In the totally opposite conditions of the desert, plants have adopted spectacularly different forms (and a different method of photosynthesis, so their pores open only at night).

Their mission is to preserve water, through their succulent architecture, and to prevent tissue damage caused by the light and the heat.

The ridges and valleys of the golden barrel cactus permit the plant to cast its own shade between the ridges as the sunlight traverses it.

Some have small leaves held upright to minimize sun exposure, and some, like the familiar prickly-pear cactus, the opuntia, dispense with leaves. The photosynthesizing pads are modified stems.
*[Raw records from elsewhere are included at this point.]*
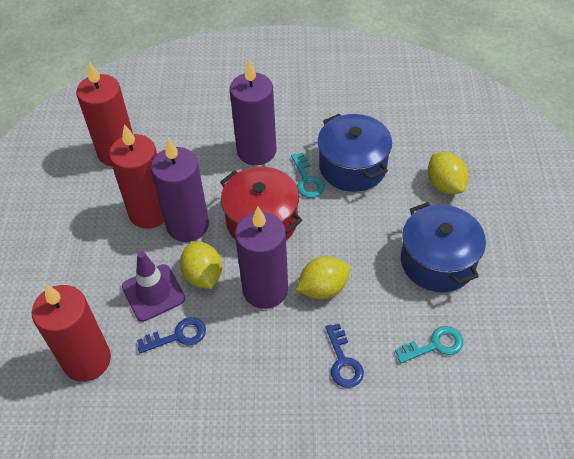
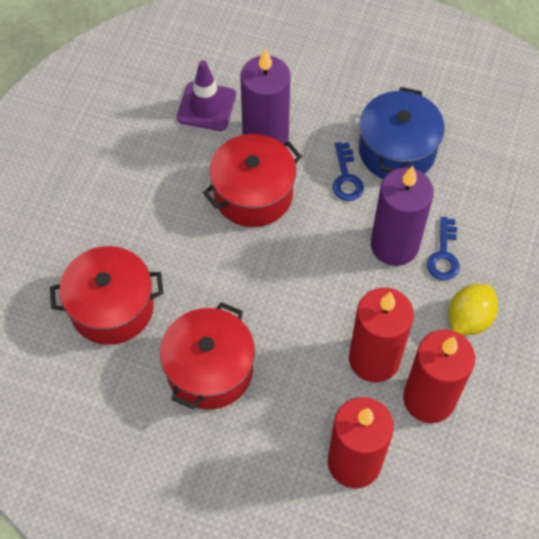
blue pot: 2 -> 1
purple candle: 3 -> 2
red pot: 1 -> 3
turquoise key: 2 -> 0
yellow lemon: 3 -> 1

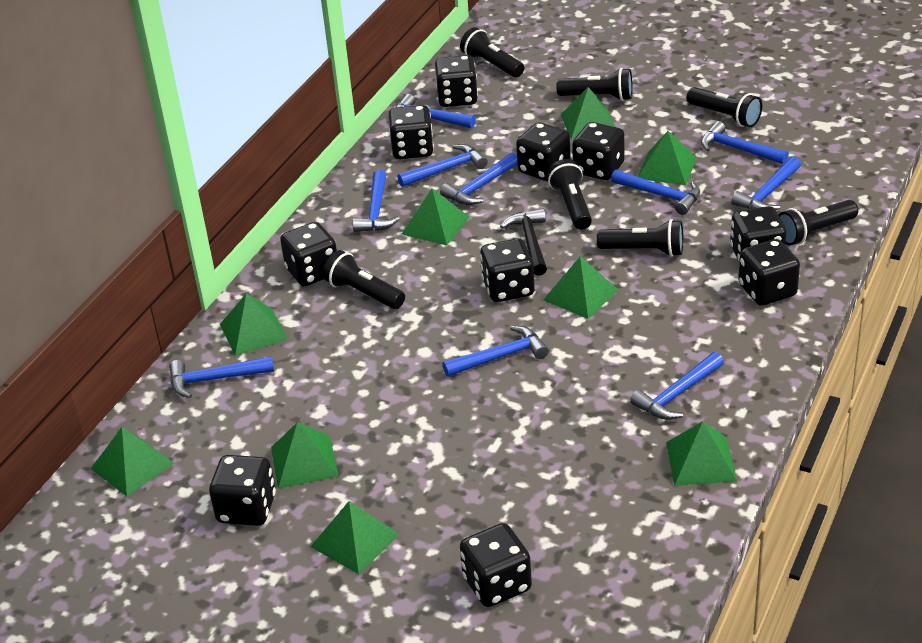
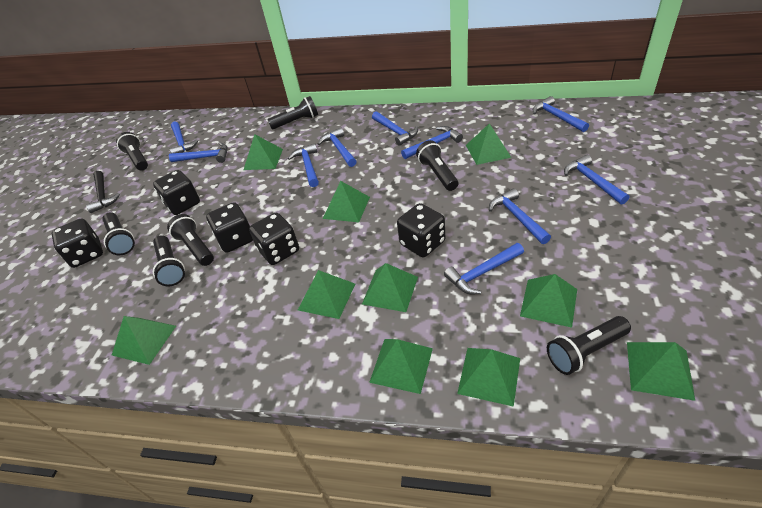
black dice: 10 -> 5
green pyramid: 9 -> 10

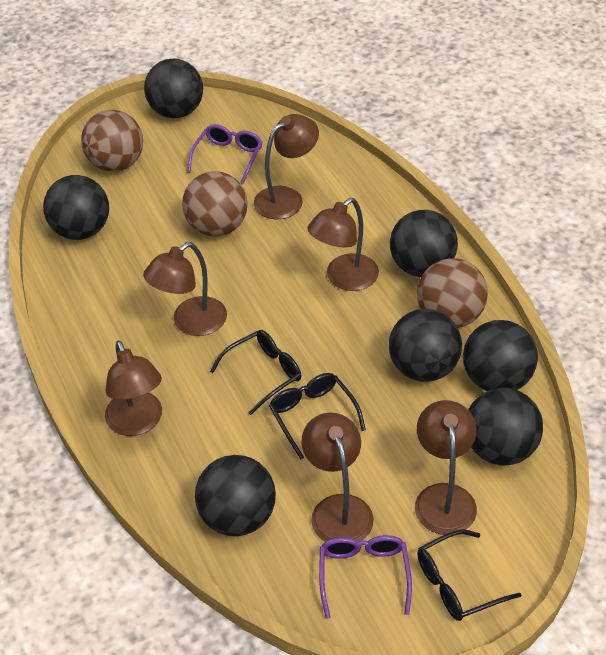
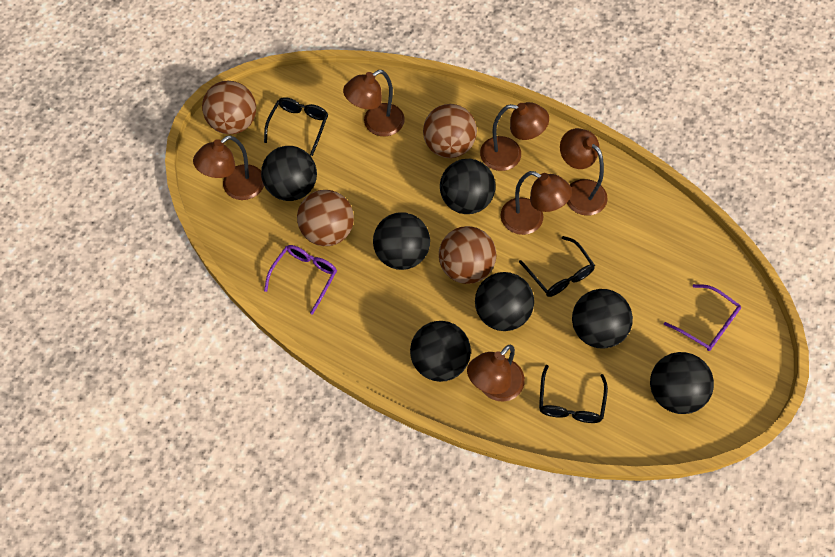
brown ball: 3 -> 4

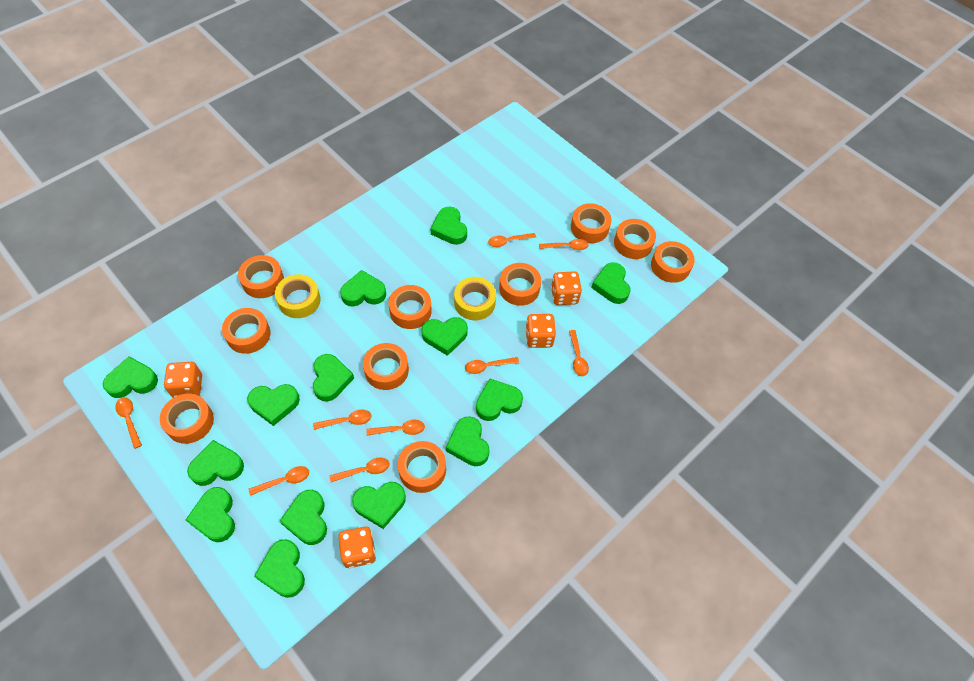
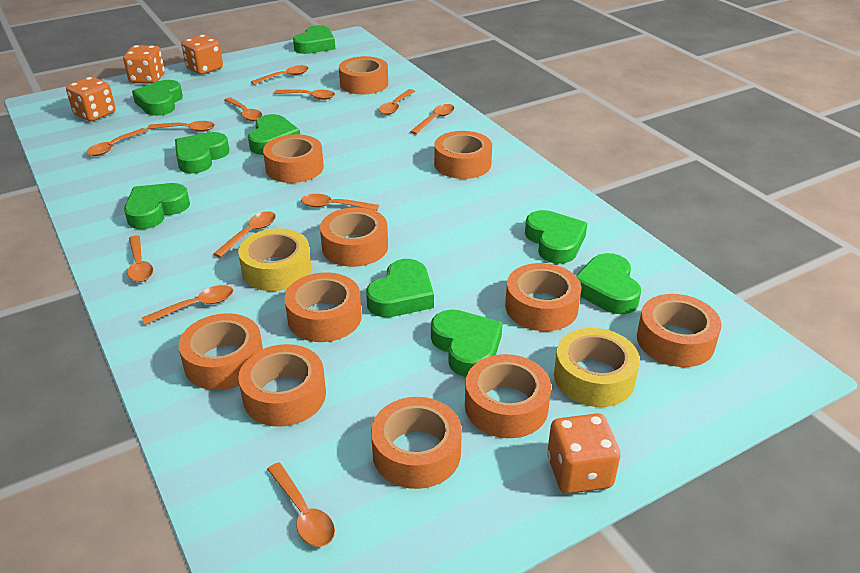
green heart: 14 -> 9
orange spoon: 9 -> 12
orange tape: 10 -> 11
Nearby, an impressive (and endangered) golden barrel cactus the size of a pouf deals with the light with ingenuity. Its exterior is a series of ridges and valleys, like an accordion. This permits the plant to cast its own shade between the ridges as the sunlight traverses it. “Probably at the point where it would be overheating, the sun will move on a millimeter or so,” he said. In the wild, a cactus this size would be a century old. This pampered example is probably 30 to 40 years old, McLaughlin said. The sun has fed it well.

At the other end of the desert house, he stops to pluck a leaf from a ground hugger, Haworthia truncata. It is dark green and fleshy, and when he splits it open, he shows that the top of the structure is filled with a clear jelly that sits between the sunlight above and the chloroplasts below. “It’s basically a diffuser panel,” he said, likening it to the way gardeners whitewash greenhouses in the summer to reduce the sun’s energy.

If solar panels are black, to maximize their light absorption, why aren’t plants black? (A few shade lovers are close to it.) “Well, they would burn up,” McLaughlin said. Green is a good compromise — dark but not too dark. “It ends up being a happy medium.”

The plants may go to bed on Monday a little hungrier, but they’ll be all right. The most beautiful thing about a solar eclipse is that it passes.